Noise is unnecessary work that prevents you from attaining mastery of the tools or concepts. It is memorization of the syntax of a new language or an API of the libraries it uses. It is also the act of rushing to learn a new project you've heard of at a conference, that uses some Typelevel or other supposedly cool library. It is having your head spinning because of the perceived abundance of ideas and directions in which programming is developing. As opposed to understanding the reason these tools were invented, the problems they aim to solve and the (essential, language-independent) way they do so. Fundamental concepts and tools (like Category Theory or Cats, its embodiment in Scala) are hard to invent. But they are relatively easy to learn and use. So people use them to develop a next cool project you hear about at a meetup. Hence the asymmetry: what really matters - develops slowly, what is easily derived from it - develops fast. This is not to diminish the value of derivative projects - it is awesome if they really do the job and simplify someone's life. This is to point out that perceiving them as a serious, large target for learning is fallacy - you can start using most of them at once if you know the basics.
FunctorHub is developed by FunctorTech OÜ, a company specializing on purely functional techniques in Scala. Our company aims to stay at the leading edge of the developments in Scala. Hence, FunctorHub is highly specialized. It aims at materials about Scala's leading edge and the advanced tools Scala community works on.

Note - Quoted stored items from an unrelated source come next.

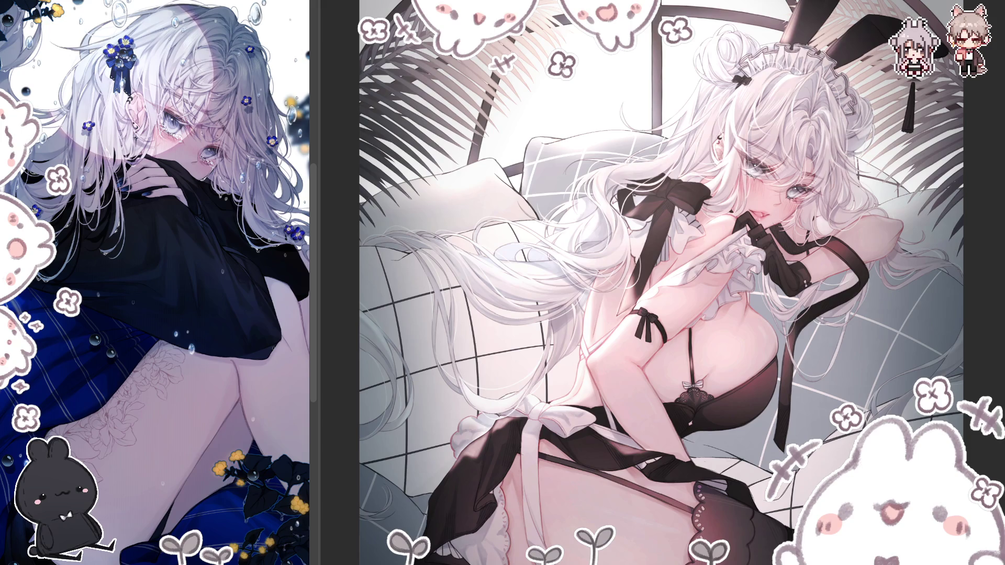
key(m)
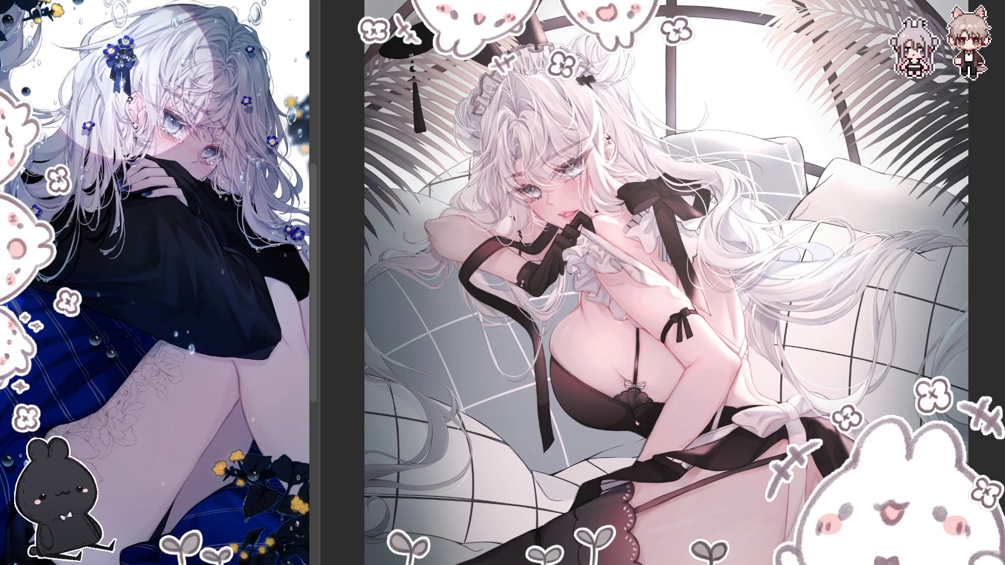
Step: Restore the unmirrored canvas view and pan toward the right side of the artwork
key(h)
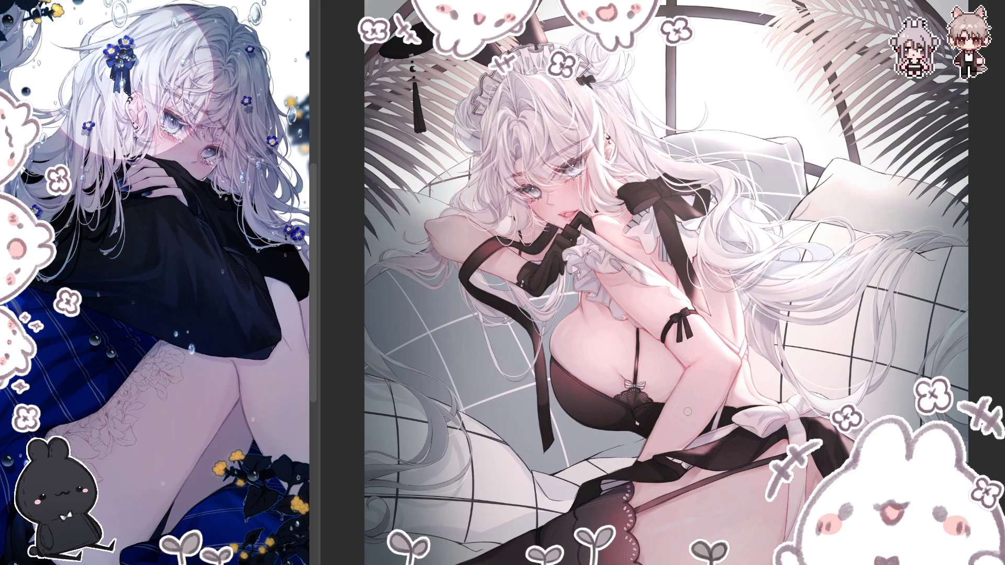
drag(688, 412, 599, 412)
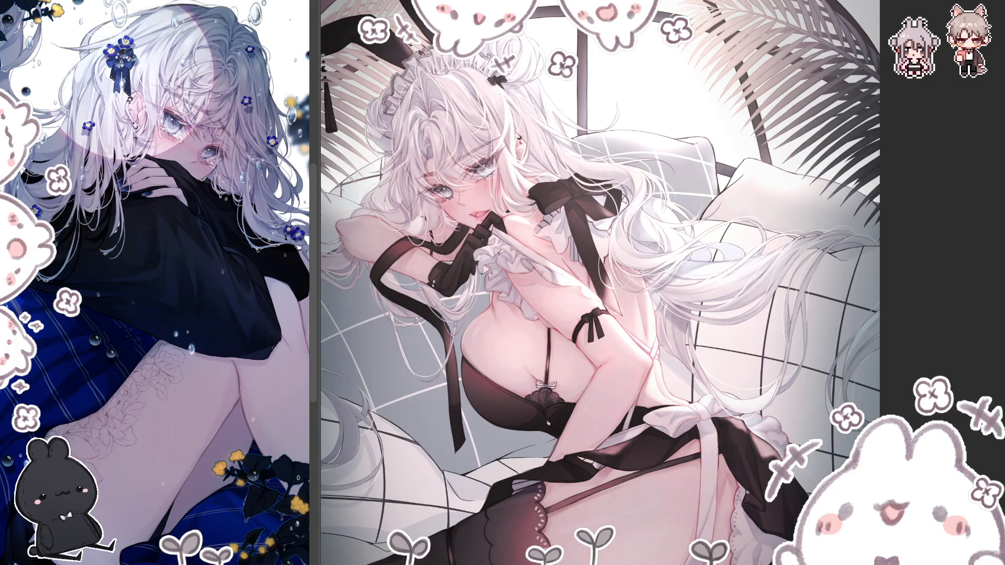
Step: Mirror the finished maid illustration left-to-right to check the composition's balance
key(m)
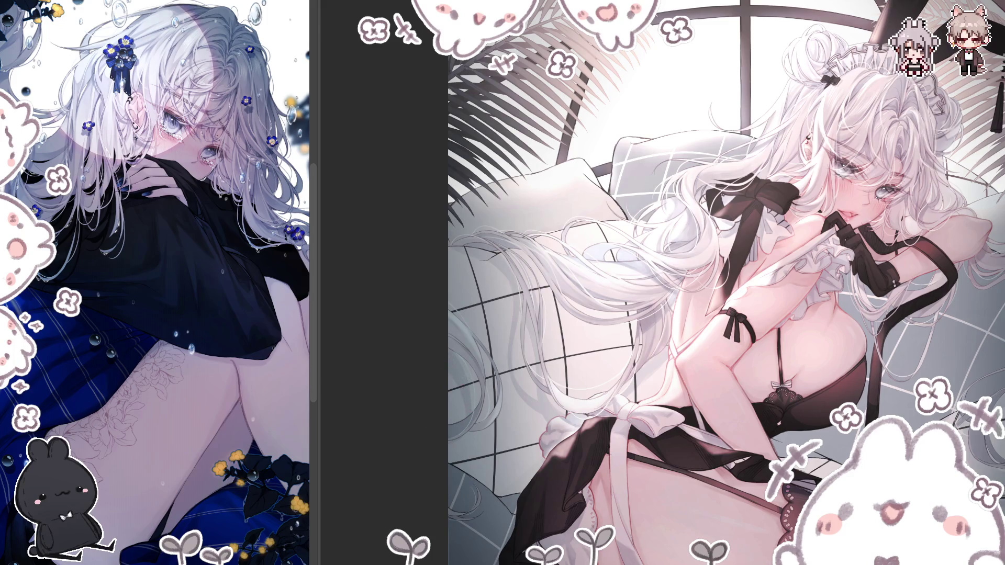
Step: Flip the maid illustration back to its normal, unmirrored orientation
key(h)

I, Anatolii Kmetiuk, is currently the only one developing educational materials for the company. I've been programming in Scala for about 4 years now. The main focus of my work has been on the development of an ACP-based formalism to describe concurrent systems. I've contributed for a while to SubScript, a Scala implementation of these ideas. Recently I have implemented FreeACP, a more functional proof of concept of the same system based on free objects. You can see my recent talk about this project here. Mixing concurrency and functional programming is quite exciting, in part because the concurrency problems are one of the "bad food" for the functional programming. You can get a better idea about what I do by visiting my blog.
The main format of delivery is video courses and e-books. All of the materials are practice-oriented, aiming to explain the "why" on the real-world examples. We place intuition higher than science - because you may know all the science backing a concept, but still be unable to apply it in practice. Same is not true about the intuition - if you've got an intuitive knowledge of a concept, by definition it means you know what to do with it.